Los Angeles Unified School District officials previously said that they were trying to create a uniform policy across all schools when it comes to homework.
Some parents and teachers were upset when the policy was announced last month. They didn't want the district issuing a blanket policy. And just a few weeks later the district has backed down.
It was a bold and controversial move at the district level: homework at all LAUSD schools would only account for 10 percent of a student's overall grade. But that policy only lasted less than a month.
"I think what it was lacking was an opportunity to have parents, teachers and students provide some guidance on what they would like to see in a revised homework policy," said Jaime Aquino, the deputy superintendent of instruction with the LAUSD.
Aquino says implementation of the policy was probably premature.
"We heard from both parents, teachers, and I would have to say also some administrators that they wanted to make sure that they had been included in what was the rationale for the change," said Aquino.
As it stands, teachers are the ones who decide how much homework will factor into a student's final grade.

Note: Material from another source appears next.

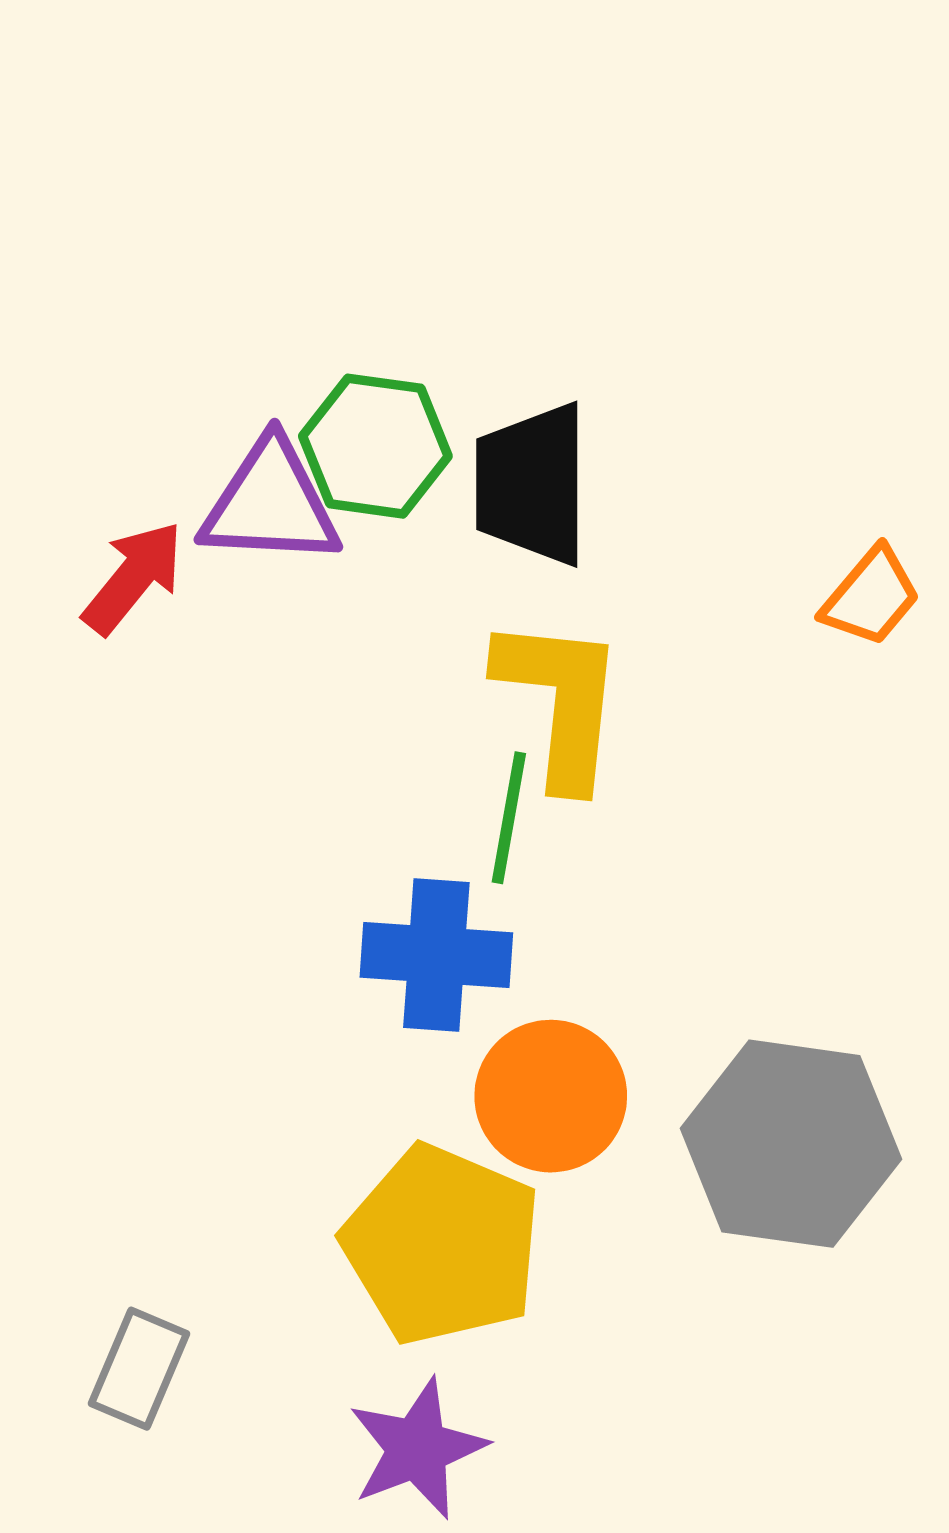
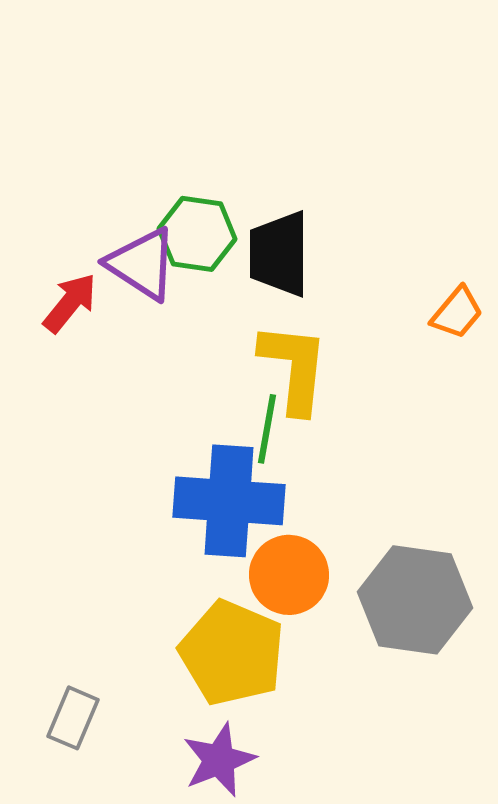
purple triangle: (271, 503) -> (142, 264), turned 30
blue cross: (436, 955) -> (229, 501), size x1.4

The suspended policy would have created a district-wide policy limiting that amount to 10 percent.
Some students say homework should count for more than 10 percent.
"I think homework should really be up to the teacher, right?" said one student at Huntington Park High School.
"If you do your homework, you do your class work, you pay attention, it's not only going to help you get your grade up but it also helps you on tests because that what tests are basically about, preparing you," said another student at Huntington Park High School.
District officials say that they still want to come up with a uniform policy that will apply to all schools district-wide but they're first going to have several meetings with administrators, parents and teachers, and they hope to present a new plan to the board some time next spring.